Durante o meu mestrado, por dois anos estive refletindo e pesquisando sobre como os meninos comumente são vistos pela sociedade, ou como nós podemos conceber o que é ser menino. Para minha pesquisa foquei naquilo que pais de meninos dizem sobre o que é ser menino, mas este recorte foi apenas uma das possíveis escolhas dentre muitas outras facetas de nossa complexa rede social e cultural.

Fato é que, como psicólogo de crianças e adolescentes e que pela força de algumas contingências, majoritariamente psicólogo de meninos, tenho a perspectiva de quem vê a formação dos meninos a partir da elaboração de suas questões mais íntimas.

A ideia para a minha pesquisa de mestrado surgiu a partir dessa perspectiva. Eu percebia que muitos dos problemas apresentados pelos meninos estavam ligados a um conflito. Este conflito era entre suas próprias aspirações e as expectativas que outros impunham sobre como eles deveriam ser.

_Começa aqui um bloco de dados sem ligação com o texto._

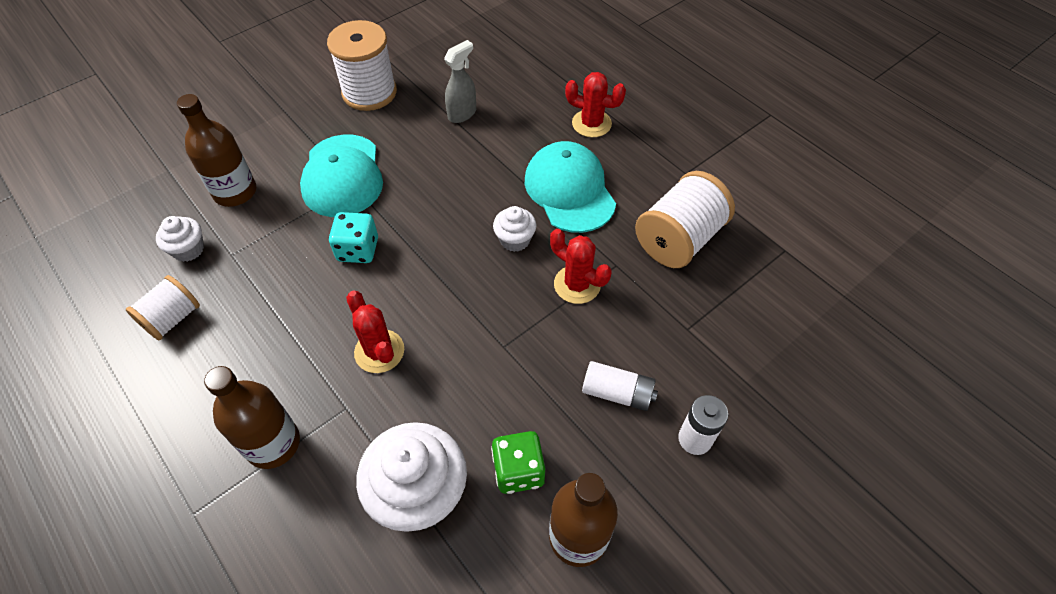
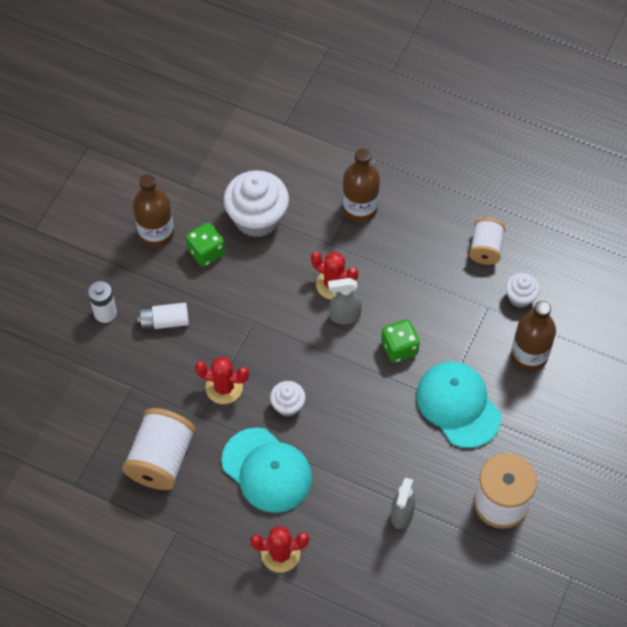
camera: 155 degrees right, 5 degrees up
turquoise dice [329,212,378,263] -> green dice [381,319,420,363]
none -> grey spray bottle [328,278,362,324]

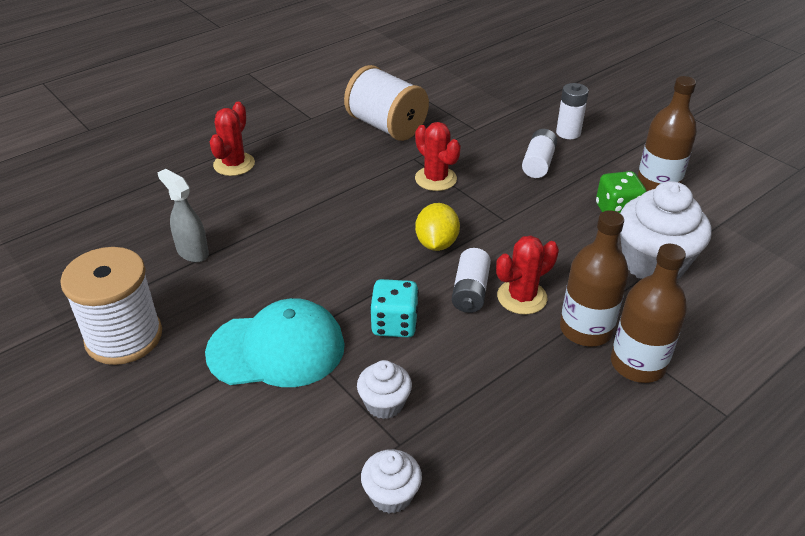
camera: 115 degrees right, 20 degrees down
red cactus [195,357,249,404] -> red cactus turned 75 degrees counterclockwise [415,122,461,191]
turquoise cap [222,428,312,513] -> none
white cupcake [270,381,306,417] -> white cupcake moved to [357,360,412,419]
grey spray bottle [328,278,362,324] -> white battery [452,248,491,313]
green dice [381,319,420,363] -> turquoise dice [370,279,419,338]
white spool [469,218,505,265] -> none
brown bottle [511,301,556,371] -> brown bottle moved to [560,210,629,346]
none -> yellow lemon [415,203,460,251]

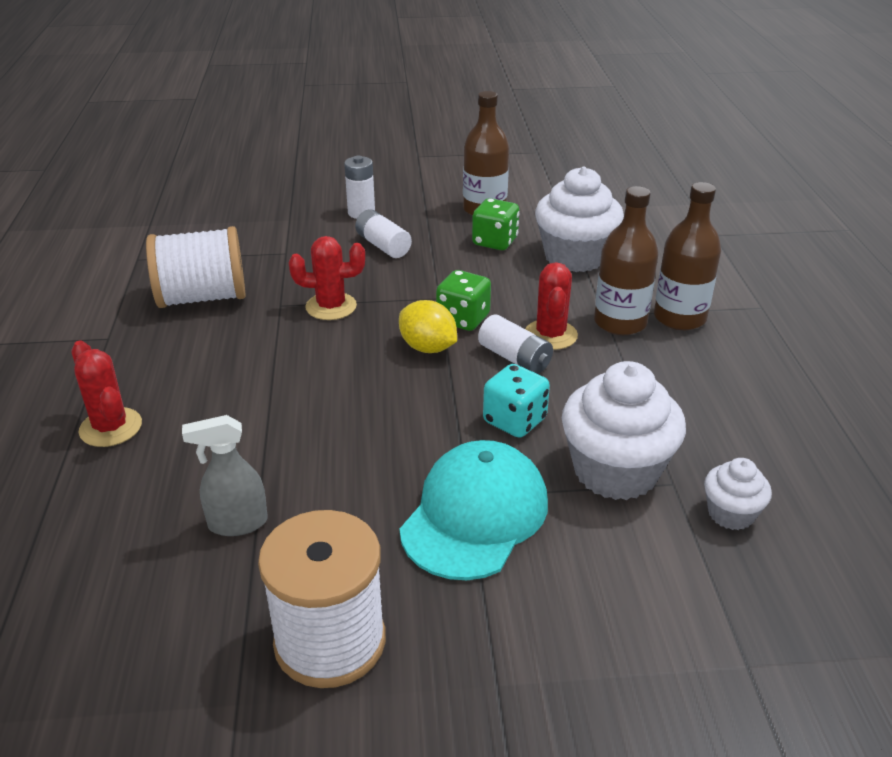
camera: 55 degrees left, 5 degrees down
white cupcake [357,360,412,419] -> white cupcake [562,361,686,500], size x1.94
none -> green dice [436,270,491,331]

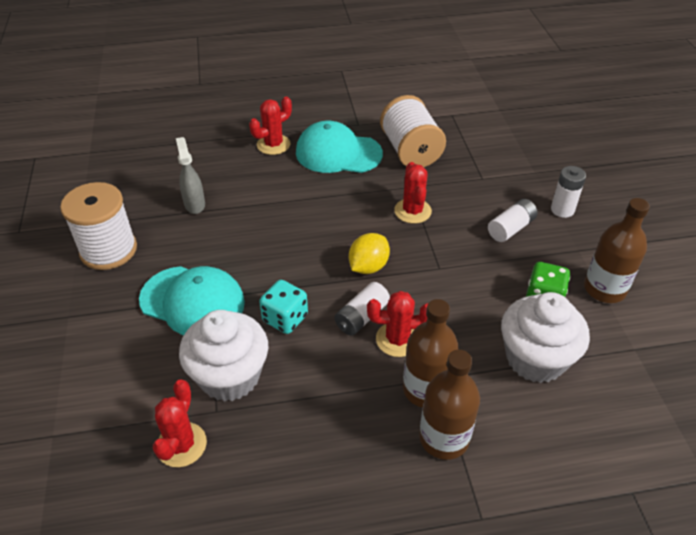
camera: 85 degrees right, 10 degrees up
green dice [436,270,491,331] -> none
white cupcake [704,458,772,530] -> red cactus [153,379,207,467]
none -> turquoise cap [296,121,383,173]

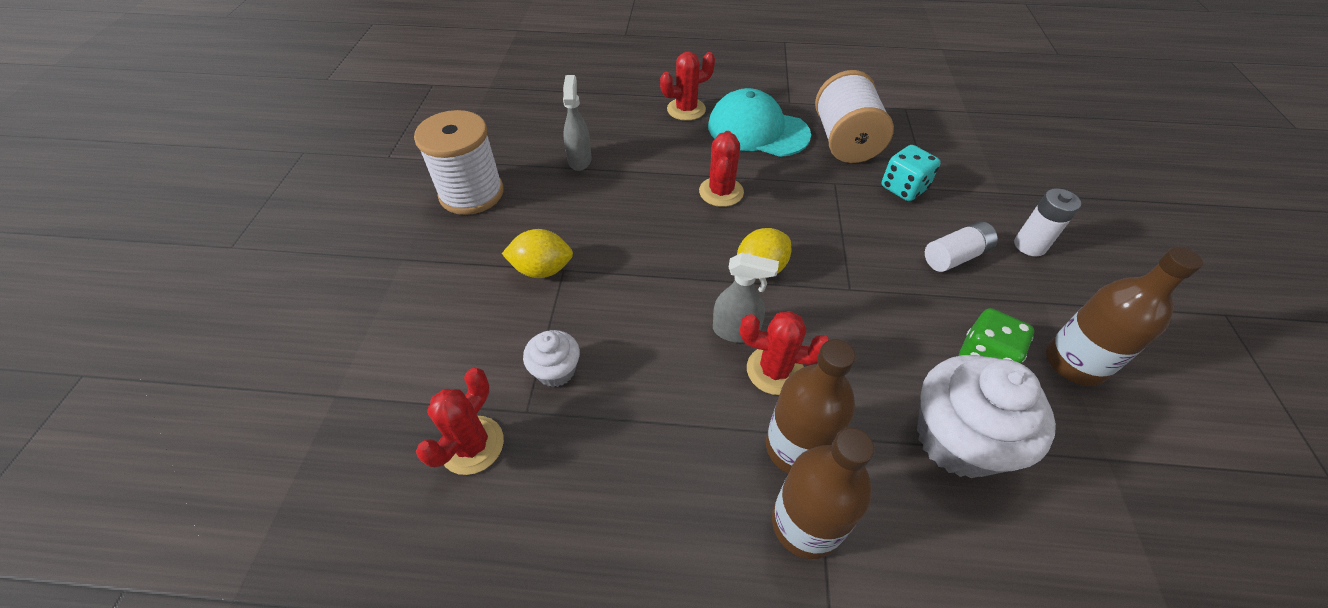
camera: 15 degrees right, 5 degrees up
turquoise cap [139,266,245,335] -> yellow lemon [502,229,573,278]
white cupcake [179,310,268,402] -> white cupcake [523,330,580,387], size x0.51
turquoise dice [259,280,308,334] -> turquoise dice moved to [882,145,941,201]
white battery [335,282,390,336] -> grey spray bottle [713,253,779,343]
red cactus [394,162,432,224] -> red cactus moved to [699,131,744,207]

Sabemos através de pesquisas que homens geralmente se cuidam pouco. Vão menos ao médico, fazem menos terapia, falam menos do que sentem e apresentam mais problemas de saúde. Homens se envolvem mais em situações de violência, tanto como agressores como vítimas, sofrem mais acidentes de trânsito, etc.

Homens não choram. Essa é uma generalização, mas uma boa generalização. Claro que existem homens que choram. Mas é prática comum em nossa sociedade incutir no homem a ideia de que precisam ser mais fortes, mais estáveis e rígidos. A sensibilidade não é um bom atributo para quem precisa ser uma fortaleza ambulante, intransponível e intransigente para tudo aquilo que emerge do oceano de suas emoções.

Nos meninos isso não ocorre, ao menos até que sejam pressionados a serem “homens”. Meninos são sensíveis. Eles choram. Mesmo que só chorem no ambiente terapêutico, ainda sim, choram. Meninos também podem ser altamente empáticos e interessados nos sentimentos dos outros. Se preocupam e querem saber. Se tiverem espaço, falam de seus sentimentos com desenvoltura e interesse.

Nos anos em que sou psicólogo tendo tido a oportunidade de acompanhar alguns meninos desde a infância até a adolescência. Percebo que estes meninos cujas famílias valorizam o processo terapêutico como um elemento formador e não apenas como um meio para resolução de problemas, desenvolvem uma maior capacidade de falar de si, de perceber o outro. Tornam-se mais sensíveis e capazes de dar conta de si mesmos. Mais conhecedores de si mesmos, sabem fazer escolhas mais apropriadas, pois naturalmente buscam sentido para suas vidas.

A possibilidade de formarmos um ser humano capaz de escolher seu caminho com consciência, realizando seus propósitos, é real. A conexão com a subjetividade, o campo das emoções, as pulsões mais íntimas, é fundamental nesta busca. Percebo que o sofrimento dos meninos é caracterizado por esta desconexão, pois são constantemente pressionados a ser da forma como seus pais, a escola, a sociedade pensa que deveriam ser.

Deveria estar claro para nós que a masculinidade da maneira como é cultivada apresenta sérias questões que afetam a saúde mental e física da maioria dos homens. Enquanto os homens não aprenderem a entrar em contato consigo mesmos, continuarão presos em seus próprios condicionamentos, enrijecendo sua estrutura de caráter, tornando-se rígidos, sob risco de se tornarem negligentes e violentos consigo mesmos e com os outros ao redor. Acharmos que homens são autoritários, toscos, bobos, agressivos e intransigentes por natureza é uma cegueira moral e ética tremenda, pois é nítido que a origem desses comportamentos está na forma como os meninos tendem a ser educados.

Meninos apresentarão personalidades diferentes, diversas em suas possibilidades, diversas em seus modos de ser e estar no mundo. Meninos precisam chorar, pois é também através das lágrimas que podemos sentir e elaborar o que sentimos. Meninos precisam falar e expressar seus sentimentos sem medo de serem julgados, pois caso contrário, deixarão no esquecimento uma faceta essencial de suas vidas. Criarão, para si mesmos, uma armadilha que ora ou outra irá desencadear algum tipo de desordem mental.

É fundamental discutirmos e ponderarmos acerca deste assunto. De algum modo, estamos falhando na educação dos meninos devido ao peso de nossas expectativas e pela incompreensão do seu desenvolvimento. Além disso, também erramos pela falta de sensibilidade para acolher aqueles que não se encaixam no molde que a sociedade impõe sobre o que significa ser um menino.